Zur Abgrenzung sei erwähnt, dass neben jiyu waza bzw. jiyu geiko auch noch das sogenannte randori (乱取り; wörtlich: das Chaos nehmen, Freiheit begreifen) im Aikido – und in anderen budo-Stilrichtungen (insbesondere im Judo) – existiert. Der Unterschied besteht darin, dass bei letzterem meist auch die Art des Angriffs frei gewählt werden kann. In der Aikido-Praxis kommt der Begriff randori eher selten zum Einsatz.
Die Rolle des uke
Stellt man sich so eine Übungssituation dann vor, sieht es so aus, als läge der Gutteil der Handlungsverantwortung auf Seiten des tori. Ist doch er es, der den Angriff aufnehmen, sich für eine Technik (möglicherweise unter Zeitdruck) “entscheiden” und diese möglichst korrekt ausführen soll. Gegen diese Sichtweise ist auch nichts einzuwenden. Vernachlässigt wird aber oft die Rolle, die uke währenddessen spielt.
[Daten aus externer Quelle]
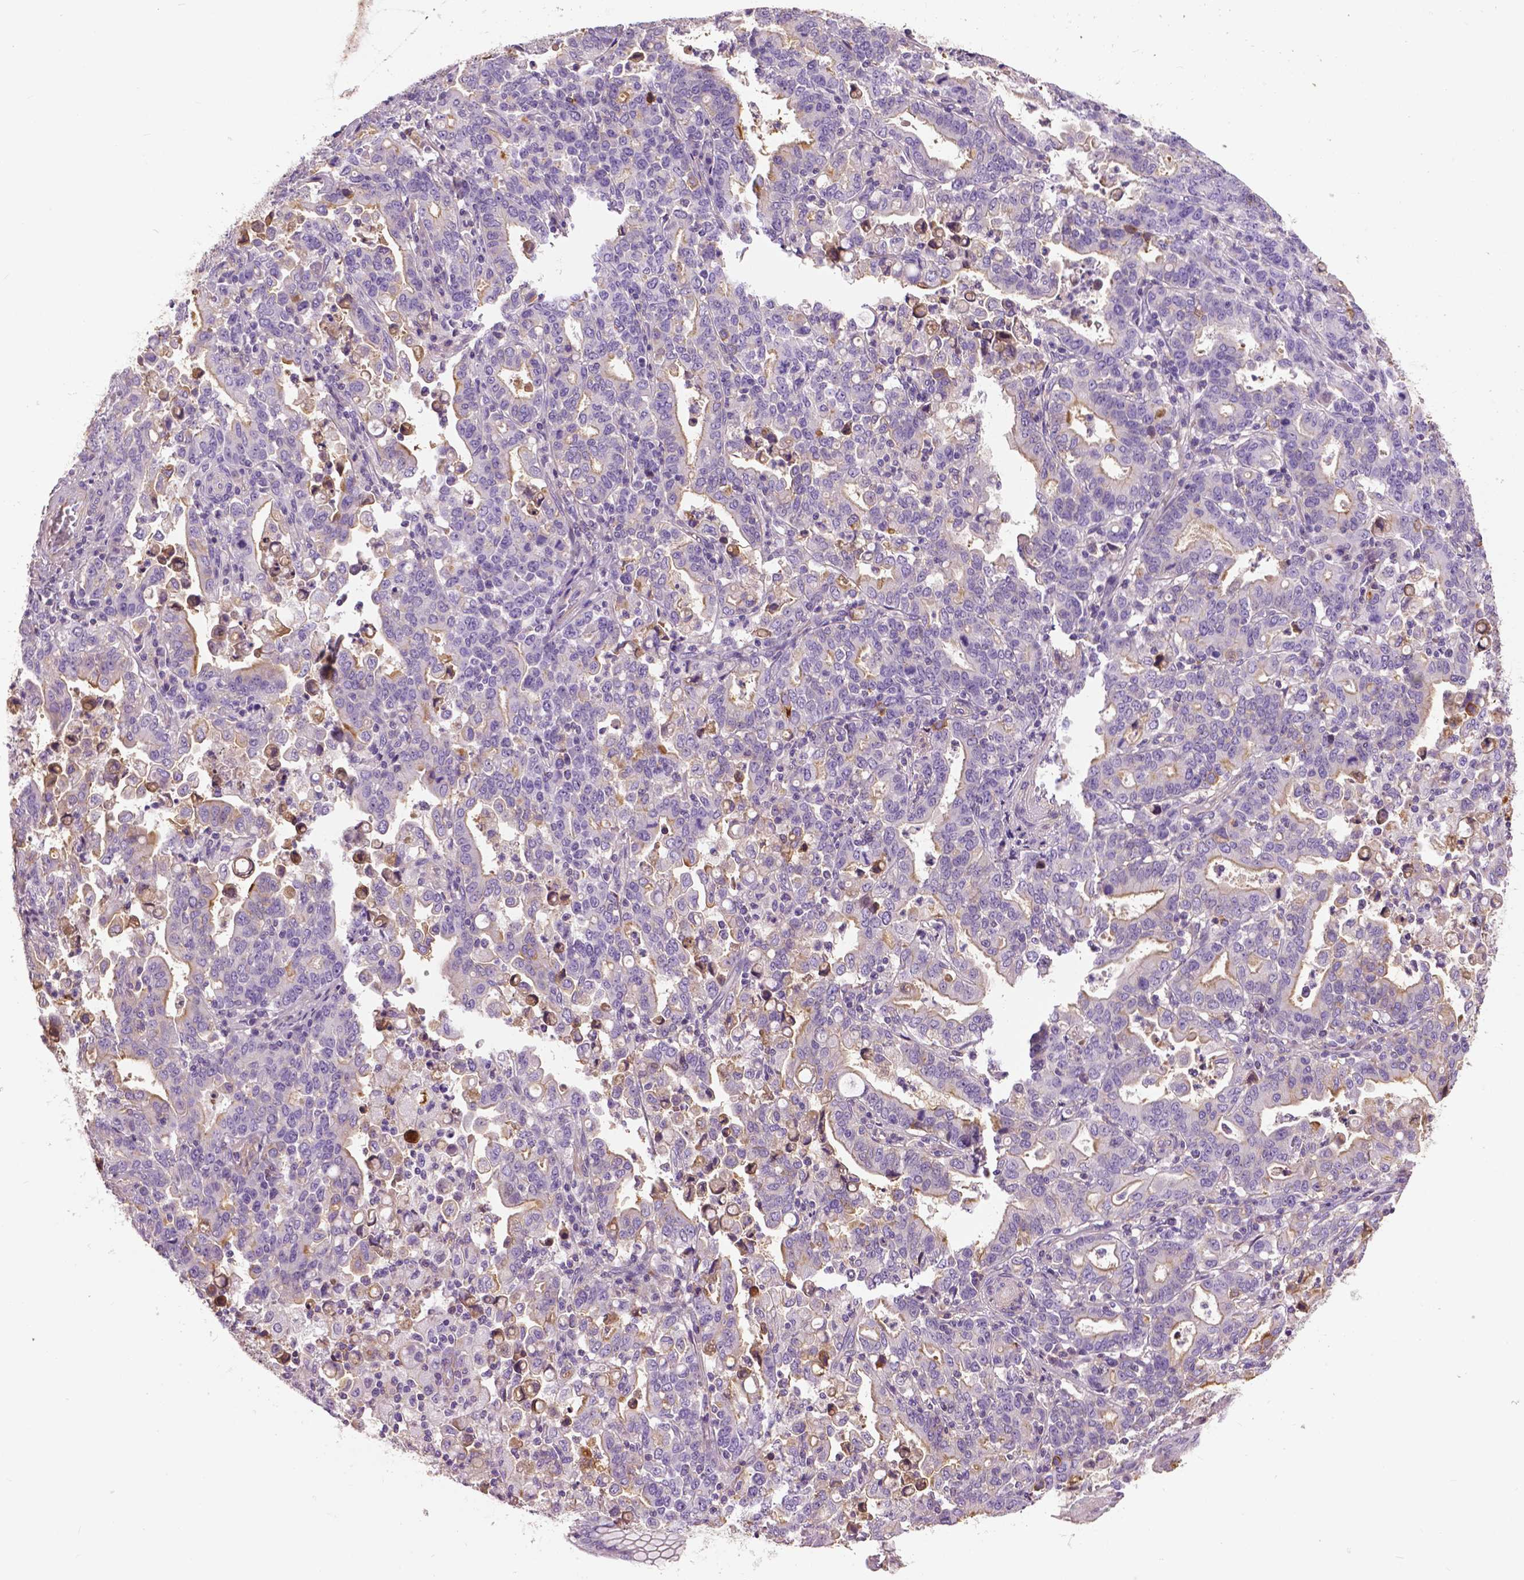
{"staining": {"intensity": "negative", "quantity": "none", "location": "none"}, "tissue": "stomach cancer", "cell_type": "Tumor cells", "image_type": "cancer", "snomed": [{"axis": "morphology", "description": "Adenocarcinoma, NOS"}, {"axis": "topography", "description": "Stomach"}], "caption": "A micrograph of adenocarcinoma (stomach) stained for a protein exhibits no brown staining in tumor cells.", "gene": "ANXA13", "patient": {"sex": "male", "age": 82}}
Ukes Verantwortung besteht nämlich darin, einheitlich korrekte und ernst zu nehmende Angriffe abzuliefern, dabei den Fluss des Übens nicht zu unterbrechen, sich gemäß dem Prinzip von ukemi selbst ausreichend zu schützen und dabei dennoch jede Technik, die tori zur Anwendung bringt, möglichst neutral – d.h. nicht prediktiv, aber auch nicht blockierend – aufzunehmen bzw. entsprechend darauf zu reagieren.
Sind mehrere uke im Einsatz, kommt noch dazu, auch deren Bewegungen auf der Matte zu beobachten, um sich nicht gegenseitig in die Quere zu kommen. All das erfordert letztlich von uke im Vergleich zu tori fast noch mehr Einsatz und Aufmerksamkeit. Daraus könnte man sogar schließen, dass jiyu waza eher als Übung für uke gedacht ist, denn für tori.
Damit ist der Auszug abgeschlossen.